Benoit Girard: Using RecordReplay to investigate intermittent oranges

Вторник, 26 Января 2016 г. 01:16 + в цитатник

This is a quick write up to summarize my, and Jeff’s, experience, using RR to debug a fairly rare intermittent reftest failure. There’s still a lot of be learned about how to use RR effectively so I’m hoping sharing this will help others.

Finding the root of the bad pixel

First given a offending pixel I was able to set a breakpoint on it using these instructions. Next using rr-dataflow I was able to step from the offending bad pixel to the display item responsible for this pixel.
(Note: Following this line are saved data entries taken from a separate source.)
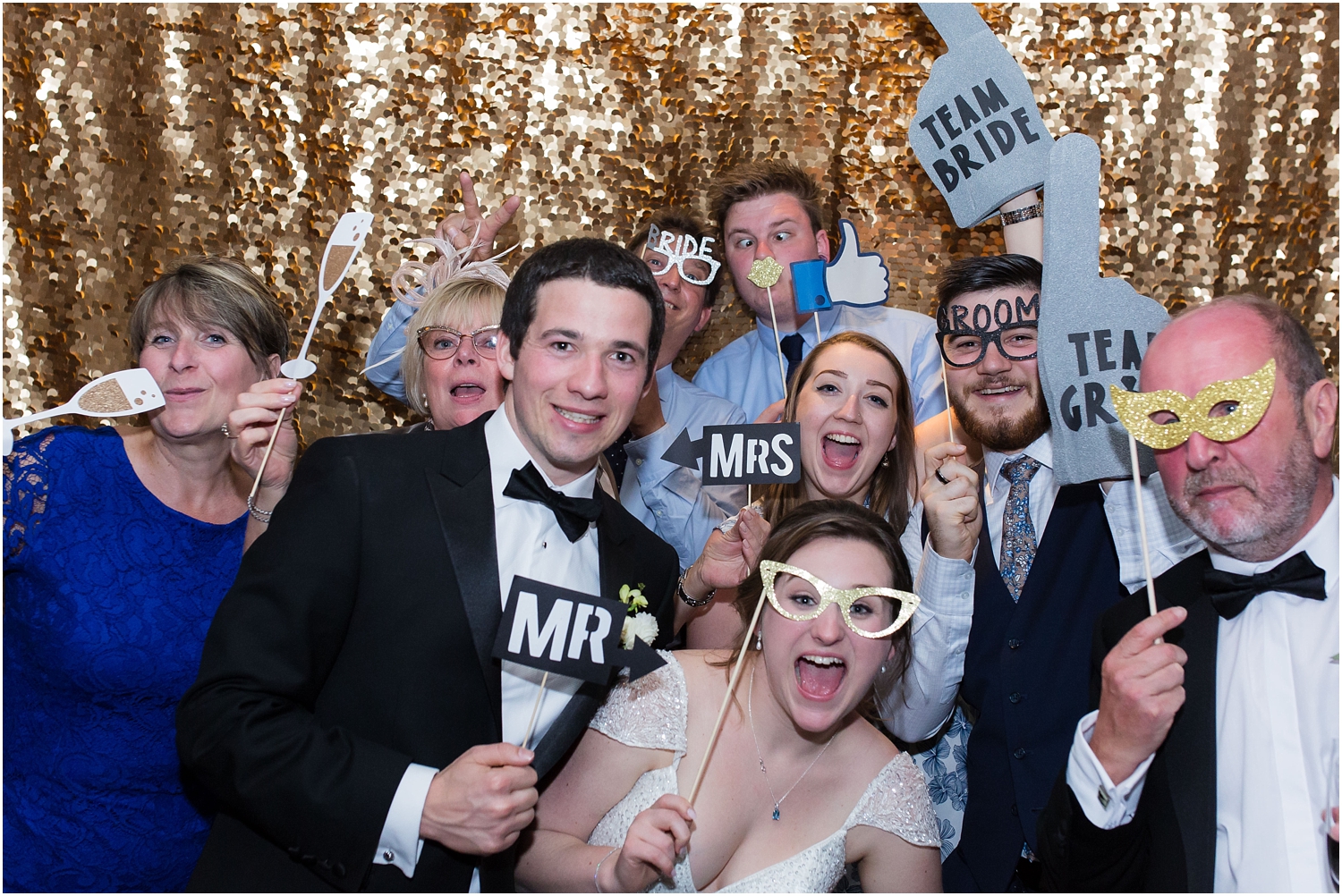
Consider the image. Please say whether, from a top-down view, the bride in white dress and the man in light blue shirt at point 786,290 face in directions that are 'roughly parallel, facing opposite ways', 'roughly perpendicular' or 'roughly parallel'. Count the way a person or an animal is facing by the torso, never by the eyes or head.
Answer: roughly parallel

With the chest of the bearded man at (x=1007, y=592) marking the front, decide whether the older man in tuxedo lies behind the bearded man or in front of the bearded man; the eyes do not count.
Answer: in front

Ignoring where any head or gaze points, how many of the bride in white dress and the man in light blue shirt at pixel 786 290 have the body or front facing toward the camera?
2

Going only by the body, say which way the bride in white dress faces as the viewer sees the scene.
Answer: toward the camera

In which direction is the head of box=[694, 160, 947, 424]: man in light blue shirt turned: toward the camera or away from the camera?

Let me emphasize this for a second since it’s incredibly impressive. rr + rr-dataflow allows you to go from a buffer, through an intermediate surface, to the compositor on another thread, through another intermediate surface, back to the main thread and eventually back to the relevant display item. All of this was automated except for when the two pixels are blended together which is logically ambiguous. The speed at which rr was able to reverse continue through this execution was very impressive!

Here’s the trace of this part: rr-trace-reftest-pixel-origin

Understanding the decoding step

From here I started comparing a replay of a failing test and a non failing step and it was clear that the DisplayList was different. In one we have a nsDisplayBackgroundColor in the other we don’t. From here I was able to step through the decoder and compare the sequence. This was very useful in ruling out possible theories. It was easy to step forward and backwards in the good and bad replay debugging sessions to test out various theories about race conditions and understanding at which part of the decode process the image was rejected. It turned out that we sent two decodes, one for the metadata that is used to sized the frame tree and the other one for the image data itself.

Comparing the frame tree

In hindsight, it would have been more effective to start debugging this test by looking at the frame tree (and I imagine for other tests looking at the display list and layer tree) first would have been a quicker start. It works even better if you have a good and a bad trace to compare the difference in the frame tree. From here, I found that the difference in the layer tree came from a change hint that wasn’t guaranteed to come in before the draw.

The problem is now well understood: When we do a sync decode on reftest draw, if there’s an image error we wont flush the style hints since we’re already too deep in the painting pipeline.

Take away

Finding the root cause of a bad pixel is very easy, and fast, to do using rr-dataflow.
However it might be better to look for obvious frame tree/display list/layer tree difference(s) first.
Debugging a replay is a lot simpler then debugging against non-determinist re-runs and a lot less frustrating too.
rr is really useful for race conditions, especially rare ones.